*** Opening of Data ***

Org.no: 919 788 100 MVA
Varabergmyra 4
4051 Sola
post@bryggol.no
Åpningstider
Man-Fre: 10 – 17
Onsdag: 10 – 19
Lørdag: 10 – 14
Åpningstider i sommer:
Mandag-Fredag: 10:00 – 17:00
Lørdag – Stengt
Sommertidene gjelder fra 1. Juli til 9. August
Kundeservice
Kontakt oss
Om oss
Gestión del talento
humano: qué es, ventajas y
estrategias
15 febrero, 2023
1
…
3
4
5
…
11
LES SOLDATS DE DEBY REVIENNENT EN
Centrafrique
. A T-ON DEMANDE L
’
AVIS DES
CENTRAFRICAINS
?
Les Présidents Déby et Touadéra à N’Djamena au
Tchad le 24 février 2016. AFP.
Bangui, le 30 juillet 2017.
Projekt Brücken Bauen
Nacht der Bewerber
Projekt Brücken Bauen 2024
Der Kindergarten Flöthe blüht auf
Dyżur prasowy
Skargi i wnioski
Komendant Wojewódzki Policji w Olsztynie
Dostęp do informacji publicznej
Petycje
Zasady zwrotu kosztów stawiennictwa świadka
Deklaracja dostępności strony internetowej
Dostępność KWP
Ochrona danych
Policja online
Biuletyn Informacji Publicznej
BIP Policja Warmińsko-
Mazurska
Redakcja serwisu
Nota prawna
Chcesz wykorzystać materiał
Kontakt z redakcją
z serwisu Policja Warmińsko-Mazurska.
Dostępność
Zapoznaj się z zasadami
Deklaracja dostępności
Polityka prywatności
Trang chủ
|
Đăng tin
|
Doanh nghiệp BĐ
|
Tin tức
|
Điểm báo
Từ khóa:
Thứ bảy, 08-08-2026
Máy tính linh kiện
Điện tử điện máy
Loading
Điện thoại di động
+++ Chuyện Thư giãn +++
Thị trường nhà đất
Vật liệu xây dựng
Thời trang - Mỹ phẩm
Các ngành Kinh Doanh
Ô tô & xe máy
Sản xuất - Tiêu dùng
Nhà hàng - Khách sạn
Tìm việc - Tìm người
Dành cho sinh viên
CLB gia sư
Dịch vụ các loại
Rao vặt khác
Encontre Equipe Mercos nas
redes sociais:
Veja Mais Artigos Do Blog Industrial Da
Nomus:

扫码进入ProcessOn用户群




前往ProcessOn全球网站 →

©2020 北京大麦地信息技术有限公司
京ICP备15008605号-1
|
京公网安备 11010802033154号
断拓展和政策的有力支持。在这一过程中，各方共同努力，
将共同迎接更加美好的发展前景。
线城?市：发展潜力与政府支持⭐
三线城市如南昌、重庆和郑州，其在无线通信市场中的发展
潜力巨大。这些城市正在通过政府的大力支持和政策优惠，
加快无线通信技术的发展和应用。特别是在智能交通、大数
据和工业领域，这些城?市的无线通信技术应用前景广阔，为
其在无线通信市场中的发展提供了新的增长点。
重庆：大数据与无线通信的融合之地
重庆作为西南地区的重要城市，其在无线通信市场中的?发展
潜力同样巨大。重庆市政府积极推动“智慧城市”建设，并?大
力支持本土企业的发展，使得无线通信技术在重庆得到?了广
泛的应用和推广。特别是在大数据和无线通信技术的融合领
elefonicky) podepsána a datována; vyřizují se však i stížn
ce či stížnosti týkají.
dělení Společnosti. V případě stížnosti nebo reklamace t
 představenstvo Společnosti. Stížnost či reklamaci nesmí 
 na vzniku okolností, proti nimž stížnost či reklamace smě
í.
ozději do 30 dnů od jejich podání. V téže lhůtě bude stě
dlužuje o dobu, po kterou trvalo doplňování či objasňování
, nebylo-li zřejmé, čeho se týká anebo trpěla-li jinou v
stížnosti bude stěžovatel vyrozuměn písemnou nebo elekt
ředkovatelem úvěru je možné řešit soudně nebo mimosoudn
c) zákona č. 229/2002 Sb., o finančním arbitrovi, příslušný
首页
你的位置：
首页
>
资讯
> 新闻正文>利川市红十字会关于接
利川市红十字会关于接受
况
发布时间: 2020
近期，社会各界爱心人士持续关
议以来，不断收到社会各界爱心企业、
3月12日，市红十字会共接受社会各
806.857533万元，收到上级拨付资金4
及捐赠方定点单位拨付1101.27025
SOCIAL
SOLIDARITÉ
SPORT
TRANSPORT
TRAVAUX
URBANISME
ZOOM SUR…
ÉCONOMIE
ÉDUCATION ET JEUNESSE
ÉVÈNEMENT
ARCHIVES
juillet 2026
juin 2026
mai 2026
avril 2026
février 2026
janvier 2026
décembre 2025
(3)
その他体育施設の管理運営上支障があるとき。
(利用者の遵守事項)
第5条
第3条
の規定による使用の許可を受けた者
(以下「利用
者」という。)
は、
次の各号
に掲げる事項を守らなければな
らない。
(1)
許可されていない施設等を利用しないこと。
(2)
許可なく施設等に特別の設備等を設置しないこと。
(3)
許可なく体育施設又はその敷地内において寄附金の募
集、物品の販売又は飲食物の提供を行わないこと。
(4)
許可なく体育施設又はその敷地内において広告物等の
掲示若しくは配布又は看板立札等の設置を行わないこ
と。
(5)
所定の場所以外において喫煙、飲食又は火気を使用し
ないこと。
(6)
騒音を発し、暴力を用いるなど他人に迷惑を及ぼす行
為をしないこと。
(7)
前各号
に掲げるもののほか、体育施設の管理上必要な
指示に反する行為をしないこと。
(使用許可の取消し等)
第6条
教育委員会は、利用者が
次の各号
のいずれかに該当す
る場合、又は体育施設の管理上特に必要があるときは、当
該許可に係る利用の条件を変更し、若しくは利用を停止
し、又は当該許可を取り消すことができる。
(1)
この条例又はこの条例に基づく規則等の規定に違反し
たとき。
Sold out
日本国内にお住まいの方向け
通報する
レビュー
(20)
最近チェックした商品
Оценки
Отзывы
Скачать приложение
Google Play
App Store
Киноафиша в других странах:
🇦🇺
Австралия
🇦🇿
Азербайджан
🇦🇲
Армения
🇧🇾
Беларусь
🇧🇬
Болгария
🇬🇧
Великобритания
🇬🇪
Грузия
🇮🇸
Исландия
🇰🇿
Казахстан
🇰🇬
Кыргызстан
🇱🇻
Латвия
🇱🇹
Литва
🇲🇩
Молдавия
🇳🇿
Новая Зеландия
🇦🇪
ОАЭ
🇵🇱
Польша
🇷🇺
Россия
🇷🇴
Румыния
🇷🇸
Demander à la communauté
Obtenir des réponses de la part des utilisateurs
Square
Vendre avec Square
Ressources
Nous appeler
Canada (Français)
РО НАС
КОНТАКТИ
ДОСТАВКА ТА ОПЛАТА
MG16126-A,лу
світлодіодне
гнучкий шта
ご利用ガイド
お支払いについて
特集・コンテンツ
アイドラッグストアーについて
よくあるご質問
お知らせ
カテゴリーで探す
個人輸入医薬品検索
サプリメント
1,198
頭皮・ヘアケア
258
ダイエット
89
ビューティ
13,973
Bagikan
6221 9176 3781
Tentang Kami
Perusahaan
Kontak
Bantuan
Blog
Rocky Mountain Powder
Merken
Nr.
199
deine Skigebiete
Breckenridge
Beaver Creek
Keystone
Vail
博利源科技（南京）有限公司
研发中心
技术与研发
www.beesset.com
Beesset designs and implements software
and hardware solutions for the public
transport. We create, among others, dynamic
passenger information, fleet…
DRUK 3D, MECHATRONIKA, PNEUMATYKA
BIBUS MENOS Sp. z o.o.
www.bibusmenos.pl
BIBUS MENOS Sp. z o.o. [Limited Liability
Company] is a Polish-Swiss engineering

*** Close of Data ***

Exercise objective =
Scan the listing above, and wherever a line holds the string "Mazurska", copy that line.

Reply =
Mazurska
z serwisu Policja Warmińsko-Mazurska.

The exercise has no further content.